How to complete this task - Repeat every entry below exactly as given.

Information -
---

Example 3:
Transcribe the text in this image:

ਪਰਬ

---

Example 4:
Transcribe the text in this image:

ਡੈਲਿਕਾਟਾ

Output of the task -
---

Example 3:
Transcribe the text in this image:

ਪਰਬ

---

Example 4:
Transcribe the text in this image:

ਡੈਲਿਕਾਟਾ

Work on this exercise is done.